Je ne connaissais pas Delphine De Vigan, je veux dire par là que je ne l’avais jamais lu. Puis, sur les étagères de mon dealer de livre officiel, j’ai vu son ouvrage dépasser. Je me suis dit : c’est petit, c’est une auteure contemporaine, ça vaut le coup de jeter un oeil. Depuis, elle a reçu des prix, elle est célèbre, il est donc peu probable que nous prenions une bière ensemble dans un pub littéraire.

Alors, les heures souterraines, de quoi ça parle ? « Mathilde et Thibault ne se connaissent pas. Au cœur d’une ville sans cesse en mouvement, ils ne sont que deux silhouettes parmi des millions. Deux silhouettes qui pourraient se rencontrer, se percuter, ou seulement se croiser. Un jour de mai. »

C’est fort bien résumé. Le résumeur de mon dealer ajoute : « Les Heures souterraines est un roman vibrant et magnifique sur les violences invisibles d’un monde privé de douceur, où l’on risque de se perdre, sans aucun bruit. »

Bon, là, il y va un peu fort. En vérité, c’est un roman qui joue sur la violence du quotidien, notre capacité à la subir, à y résister, et à la laisser nous submerger, soit à cause de nos mauvais choix, soit à cause de nos silences.
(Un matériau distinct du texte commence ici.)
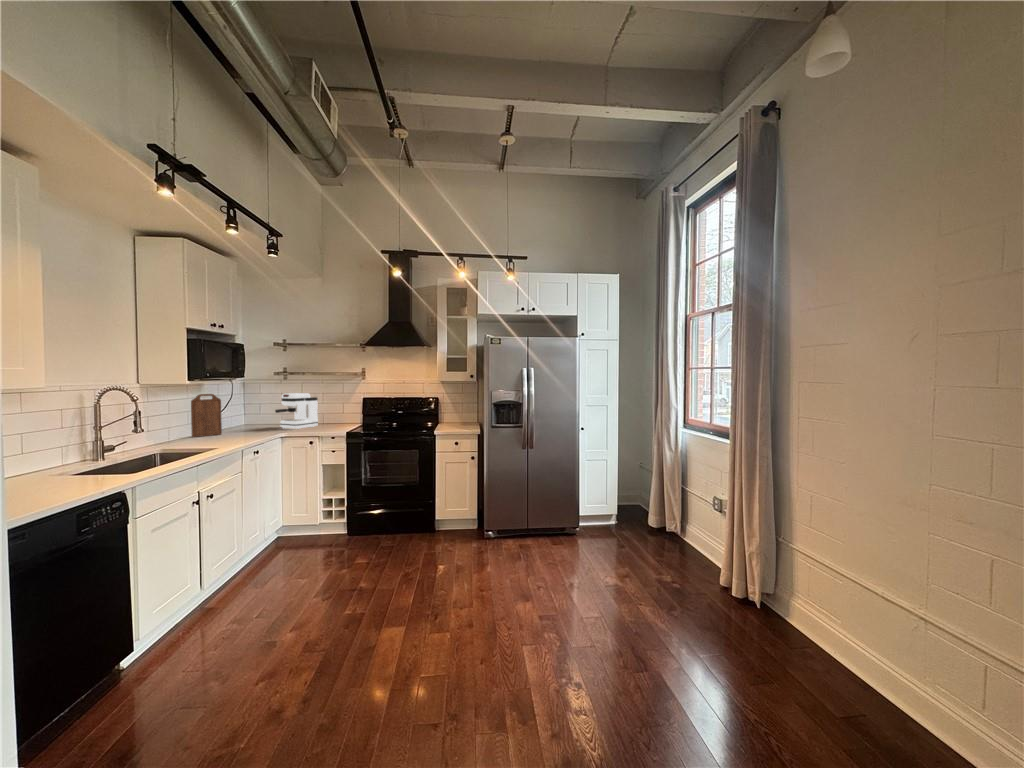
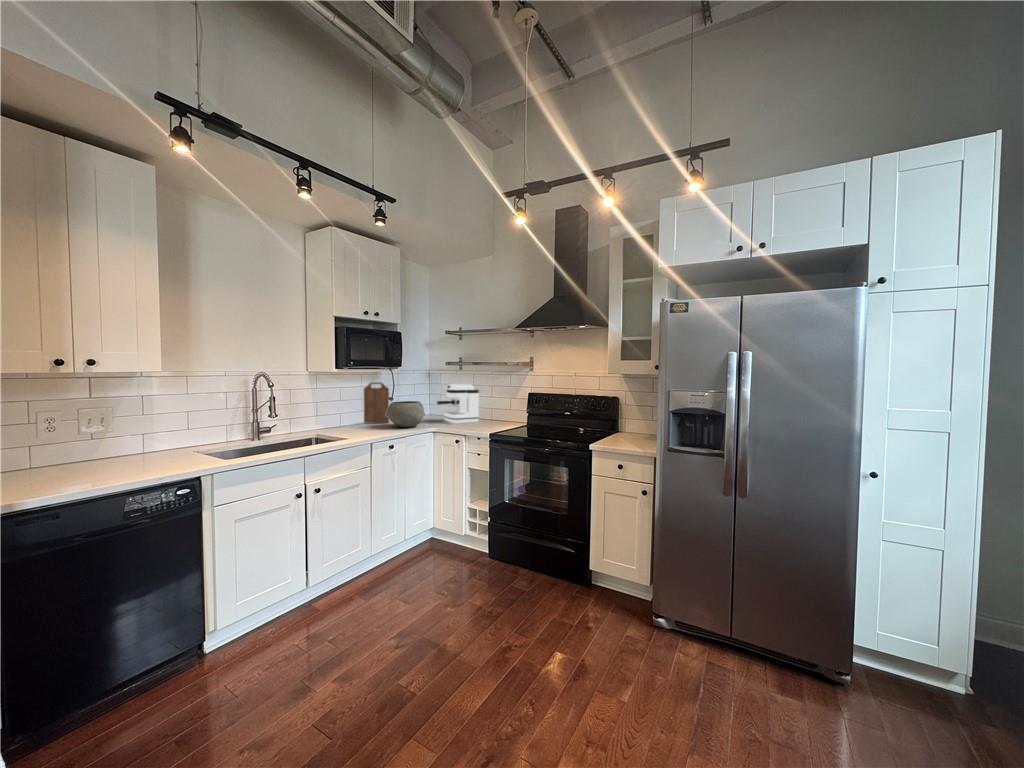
ceramic bowl: none [229,411,271,436] -> present [386,401,425,427]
De ce point de vue, c’est très réussi : on a envie d’intervenir, de secouer les personnages, de les secourir, de les réconforter, on s’identifie, on compatit, on vibre avec eux.Mais pas seulement.
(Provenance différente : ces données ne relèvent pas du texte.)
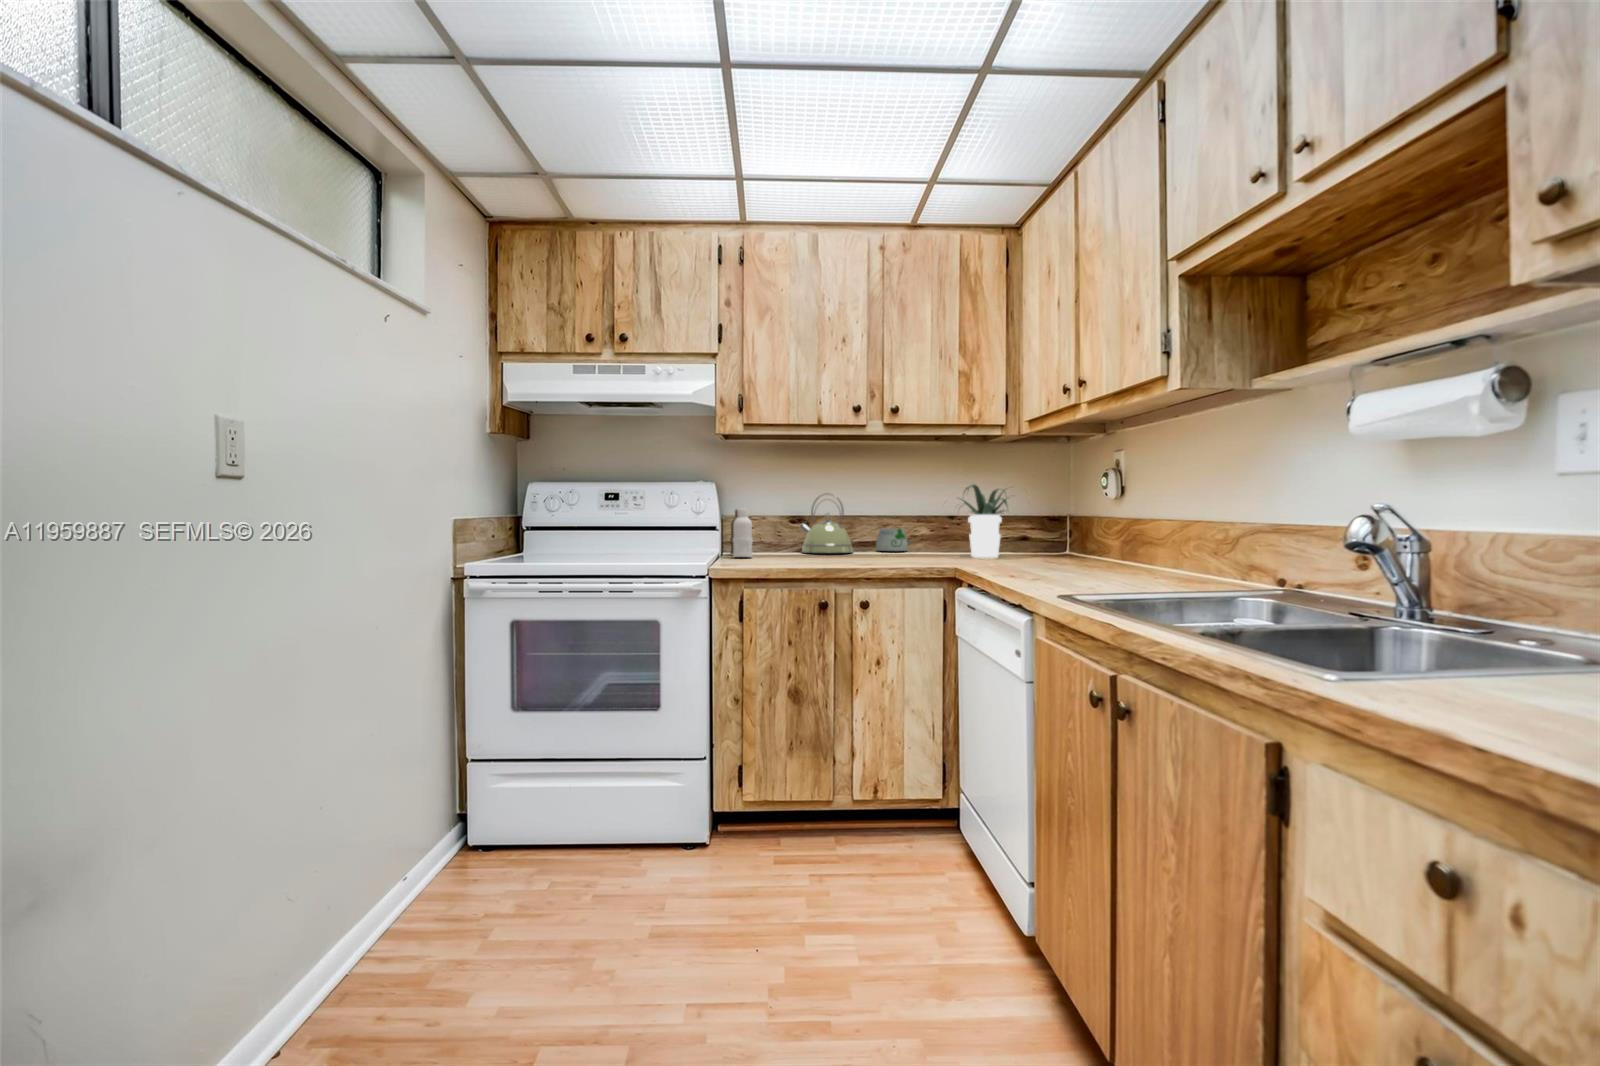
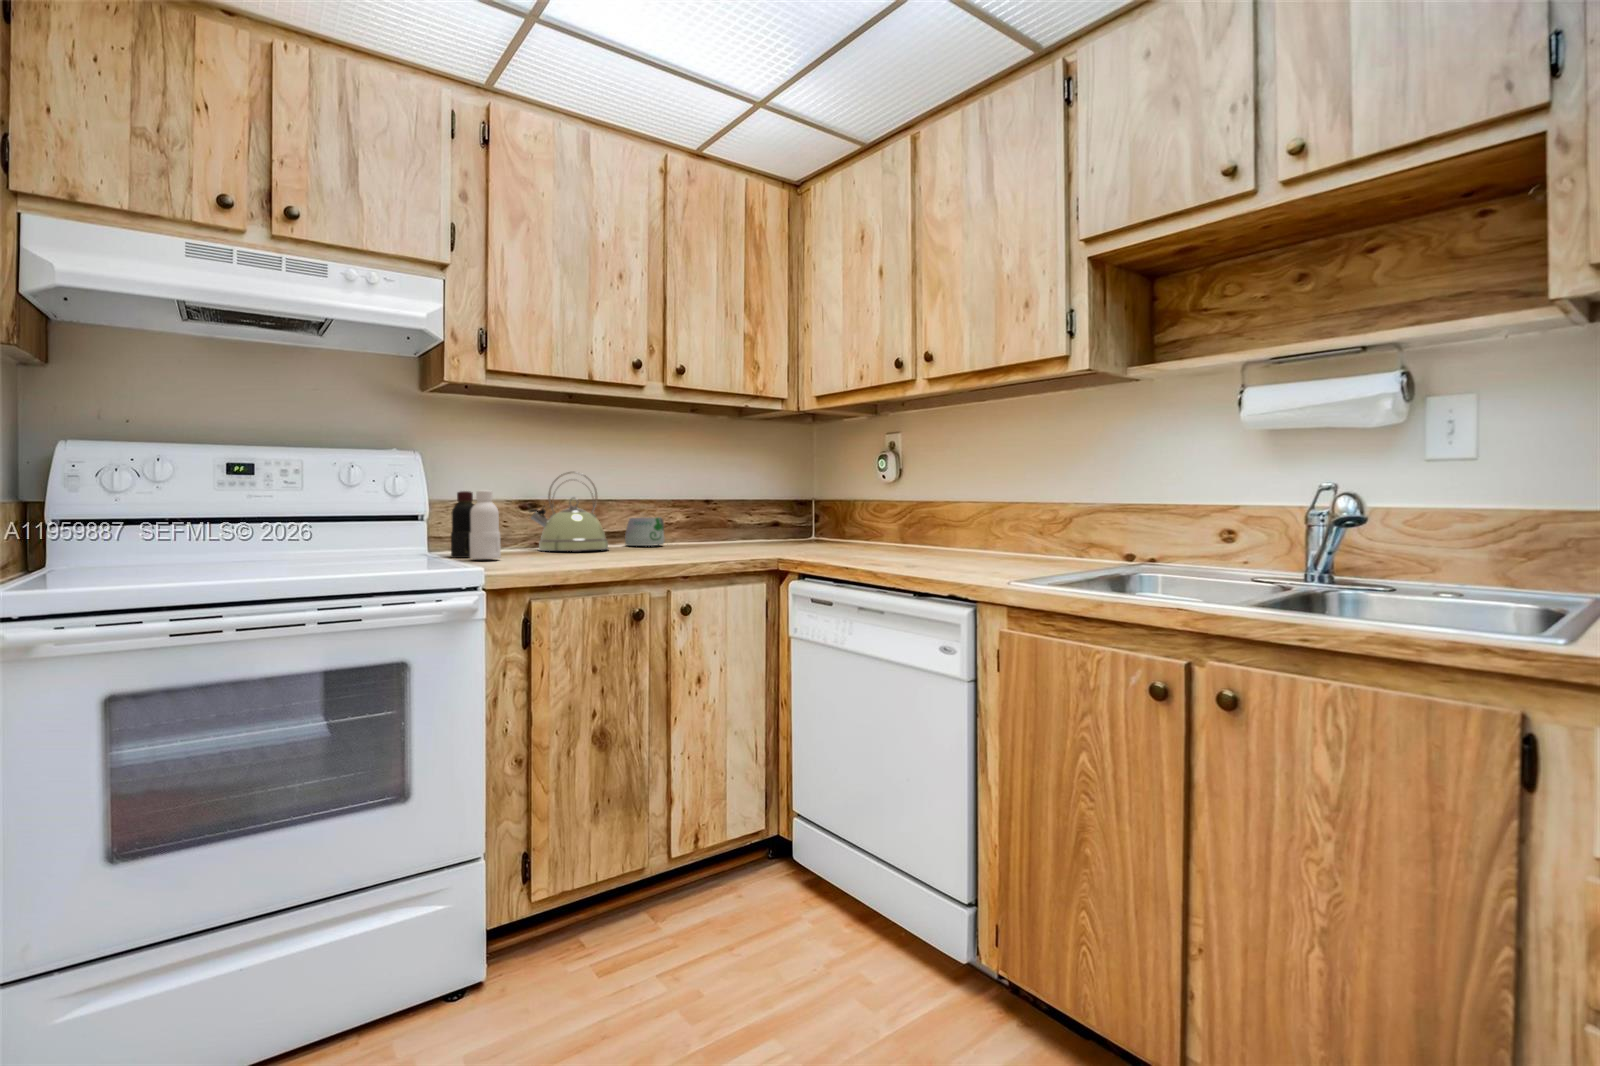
potted plant: present [961,484,1007,558] -> none [725,465,816,549]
Ceux qui ont lu Marc Levy savent ce qu’ai l’attente. L’attente. Je résume pour ceux du fond : un homme, une femme… L’attente. Qu’est-ce qu’on attend ? La rencontre, les regards, les bisous, les chzzee chzeee chezzeeee (cryptage canal +). Or ici, Delphine joue sur cette attente. Vont-ils se rencontrer ? Si oui, quand ? Plusieurs fois les personnages se croisent, sans se rencontrer, et elle joue avec nous dans un espèce de chat et la souris, où notre patience est mise à rude épreuve. Résultat : on dévore le livre.

En tant que tel, on pourra lui reprocher son manque d’histoire. Certes, mais Delphine nous raconte d’abord des vies. Des vies denses. Alors pas de rebondissements, pas d’explosions, pas de grands méchants, non. Juste des vies simples, normales, auxquelles on s’identifie (ouh le X2).

Faut-il le lire ?

Pour un auteur, Foncez ! Cet espèce de jeu d’attente est très intéressant. Je ne l’avais pas vu avant et j’en sors avec l’envie de jouer à mon tour.

Pour un lecteur, foncez ! C’est un livre agréable, prenant, sympathique.

Ps : mention spécial pour la carte 🙂 Les joueurs me comprendront.